Kurul, sözleşmenin akdinden sonra yapılan başvuruları değerlendirmeye almaz. İtirazen başvurular, sözleşme imzalanıncaya kadar ve başvuruyu izleyen günden itibaren en geç yirmi gün içinde sonuçlandırılmak zorundadır. Kurul tarafından verilen bütün kararlar, taraflara karar tarihini izleyen beş gün içinde tebliğ edilir. Bu kararlar Resmî Gazetede Kurum tarafından yayımlattırılır. Kurulun kararlarına karşı yargı yolu açıktır.
UYARI
İdareye şikayet yapmadan doğrudan Kamu İhale Kurumuna itirazen şikayette bulunulamaz.
Şikâyet ve itirazen şikayet yolları zorunlu idari başvuru yollarıdır. Bu başvuruları yapmadan idari yargıya başvurulamaz.
Bu yolların uygulanabilmesi için sözleşmenin imzalanmamış olması gerekir. Sözleşme imzalandıktan sonra idari şikayet yollarına başvurulamaz.
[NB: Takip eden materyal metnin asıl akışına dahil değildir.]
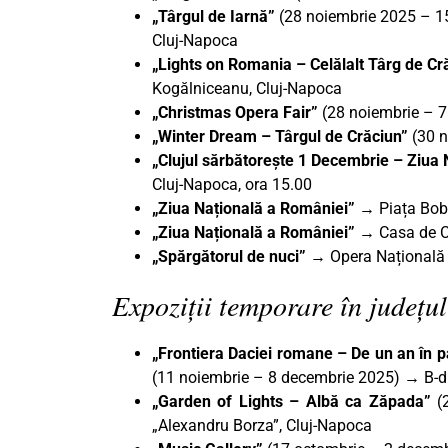
„Târgul de Iarnă”
(28 noiembrie 2025 – 15 
Cluj-Napoca
„Lights on Romania – Celălalt Târg de Cr
Kogălniceanu, Cluj-Napoca
„Christmas Opera Fair”
(28 noiembrie – 7
„Winter Dream – Târgul de Crăciun”
(30 n
„Clujul sărbătorește 1 Decembrie – Ziua
Cluj-Napoca, ora 15.00
„Ziua Națională a României”
→ Piața Bobâ
„Ziua Națională a României”
→ Casa de Cu
„Spărgătorul de nuci” →
Opera Națională
Expoziții temporare în județul
„Frontiera Daciei romane – De un an în p
(11 noiembrie – 8 decembrie 2025) → B-du
„Garden of Lights – Albă ca Zăpada”
(2
„Alexandru Borza”, Cluj-Napoca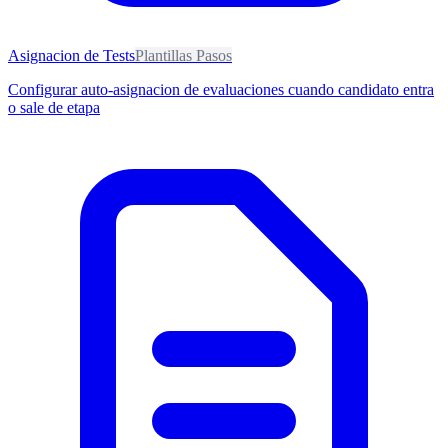
Asignacion de Tests
Plantillas Pasos
Configurar auto-asignacion de evaluaciones cuando candidato entra
o sale de etapa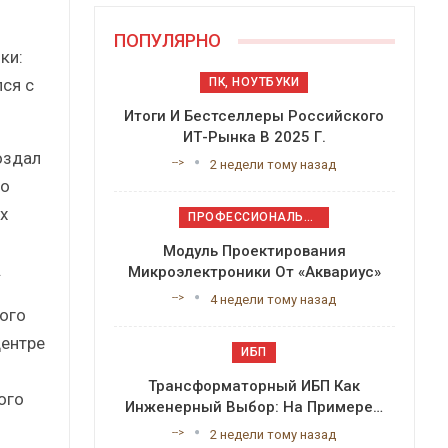
ПОПУЛЯРНО
ки:
ся с
ПК, НОУТБУКИ
Итоги И Бестселлеры Российского
ИТ-Рынка В 2025 Г.
оздал
-->
2 недели тому назад
го
х
ПРОФЕССИОНАЛЬНОЕ ПРИКЛАДНОЕ ПО
Модуль Проектирования
.
Микроэлектроники От «Аквариус»
-->
4 недели тому назад
кого
Центре
ИБП
Трансформаторный ИБП Как
ого
Инженерный Выбор: На Примере…
-->
2 недели тому назад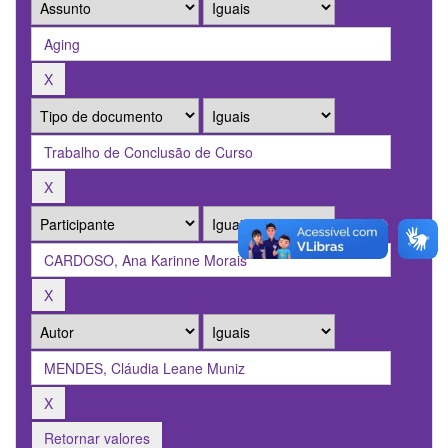
Retornar valores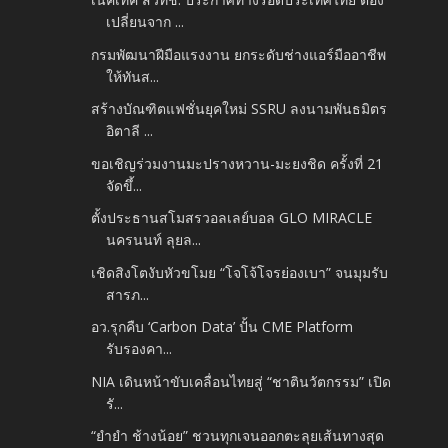
เปลี่ยนจาก ...
กรมพัฒนาฝีมือแรงงาน ยกระดับช่างแอร์มืออาชีพ
ให้ทันส...
สร้างบัณฑิตแฟชั่นยุคใหม่ SSRU ลงนามพันธมิตร
อิตาลี ...
ขอเชิญร่วมงานมะปรางหวาน-มะยงชิด ครั้งที่ 21
จัดขึ้...
ตั้งประธานสโมสรวอลเลย์บอล GLO MIRACLE
นครนนท์ ลุยล...
เชิดสิงโตงับหัวขโมย “โจโจ้โจรย่องเบา” จนมุมรับ
สารภ...
อว.รุกคืบ ‘Carbon Data’ ปั้น CME Platform
รับรองคา...
NIA เดินหน้าขับเคลื่อนไทยสู่ “ชาตินวัตกรรม” เปิด
รั...
“ยำยำ ช้างน้อย” ชวนทุกเจนออกตะลุยเส้นทางสุด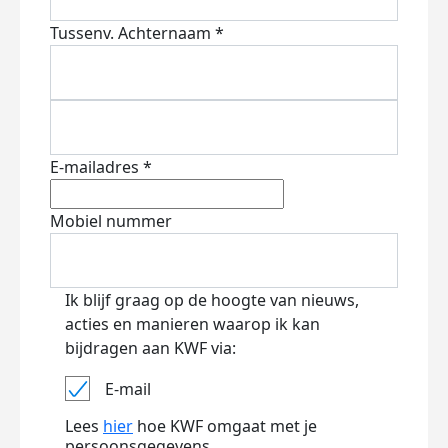
Tussenv.
Achternaam *
E-mailadres *
Mobiel nummer
Ik blijf graag op de hoogte van nieuws,
acties en manieren waarop ik kan
bijdragen aan KWF via:
E-mail
Lees
hier
hoe KWF omgaat met je
persoonsgegevens.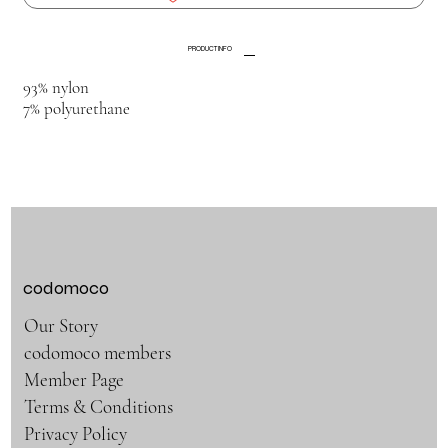
PRODUCT INFO
93% nylon
7% polyurethane
codomoco
Our Story
codomoco members
Member Page
Terms & Conditions
Privacy Policy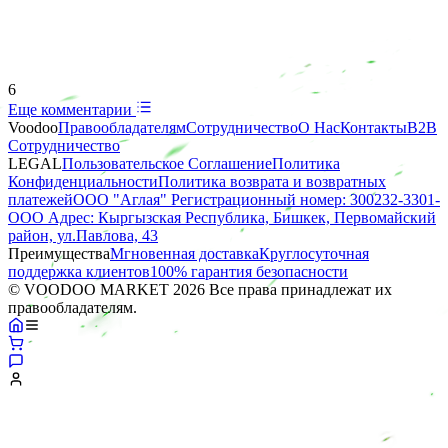
6
Еще комментарии
Voodoo
Правообладателям
Сотрудничество
О Нас
Контакты
B2B
Сотрудничество
LEGAL
Пользовательское Соглашение
Политика
Конфиденциальности
Политика возврата и возвратных
платежей
ООО "Аглая" Регистрационный номер: 300232-3301-
ООО Адрес: Кыргызская Республика, Бишкек, Первомайский
район, ул.Павлова, 43
Преимущества
Мгновенная доставка
Круглосуточная
поддержка клиентов
100% гарантия безопасности
© VOODOO MARKET 2026 Все права принадлежат их
правообладателям.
Sözleşme imzalandıktan sonraki uyuşmazlıklar adli yargıda çözülecektir.
Kamu İhale Kurumu
4734 sayılı Kanun ile, kamu tüzel kişiliğini haiz, idari ve malî özerkliğe sahip Kamu İhale Kurumu
kurulmuştur.
İhalenin başlangıcından sözleşmenin imzalanmasına kadar olan süre içinde idarece yapılan işlemlerde mevzuata aykırılık bulunduğuna ilişkin şikâyetleri incelemek ve sonuçlandırmak, bütün ihale mevzuatını hazırlamak ve uygulamayı yönlendirmek, kamu ve özel sektöre eğitim vermek, ihalelerle ilgili istatistikler oluşturmak ve yayımlamak, haklarında yasaklama kararı verilenlerin sicillerini tutmak ve kanunda belirtilen diğer görevleri yapmak üzere kamu ihale kurulu, başkanlık ve hizmet birimlerinden oluşan Kamu İhale Kurumu kurulmuştur.
İdarelerce ihalelerin iptal edilmesi durumunda bu iptal işlemlerine karşı yapılan itirazen şikayet başvurularını Kamu İhale Kurumunun incelemeye yetkili olup olmadığı hususunda düşülen duraksamanın giderilmesi istemi üzerine Danıştay Birinci Dairesi, ihalenin idarece iptaline ilişkin işlemin, ihale sürecinde tesis edilen bir ihale işlemi niteliğinde olduğu, Kamu İhale Kurumunun, ihalelerin başlangıcından ihale
sözleşmesinin imzalanmasına kadar olan süre içerisinde, idarece yapılan işlemlerin mevzuata aykırı olduğuna ilişkin şikayetleri inceleyerek bu şikayetleri sonuçlandırmakla görevli ve yetkili olduğuna karar vermiştir.